> Task details
Copy the text on PPE reserves word for word, starting at "How much equipment" and ending at "areas have changed.".

How much equipment was needed was based on a 2005 population model, which has not been updated. The national population has increased 19 percent since then, and population densities within DHB areas have changed.
The ministry told the Auditor-General PPE reserves were being kept for hospital use only. That’s despite the national reserve supplies policy saying it “may be appropriate” for non-hospital organisations to get PPE from the reserve, and the Crown Funding Agreement specifying DHBs were also funded to buy PPE for “the primary and community health sectors, and first responders”.
It wasn’t clear if all DHBs understood how far their portion of the national reserve was meant to stretch beyond hospital staff.
On March 31, DHBs were ordered by the ministry to distribute PPE to all publicly funded health and disability providers. Delays in getting PPE to community-based providers were apparent in early April, Ryan’s report said, a situation that was fixed by the end of the month.
However, DHBs gave differing responses to PPE requests. One nationwide disability support service was told by DHBs it wouldn’t get any.
The Auditor-General’s report says: “We consider it important to note that DHBs were being asked to do something during a national crisis that had not been planned for and that they had not done before.”
The ministry responded appropriately by setting up a new centralised system for prioritising, allocating and distributing PPE, the report said. In hindsight, however, it should have had that in place already.
Despite the ministry’s public reassurances it was distributing supplies to DHBs from the national reserve, some got none in the first wave.
Canterbury DHB missed out and was forced to place its own order, based on an estimated need for one million masks a day. If demand matched its original estimates, it would have run out in two weeks.

> Data for analysis
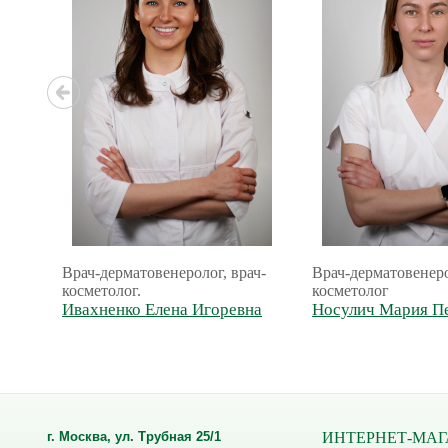
Врач-дерматовенеролог, врач-
Врач-дерматовенеро
косметолог.
косметолог
Ивахненко Елена Игоревна
Носулич Мария П
г. Москва, ул. Трубная 25/1
ИНТЕРНЕТ-МАГ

> Answer
How much equipment was needed was based on a 2005 population model, which has not been updated. The national population has increased 19 percent since then, and population densities within DHB areas have changed.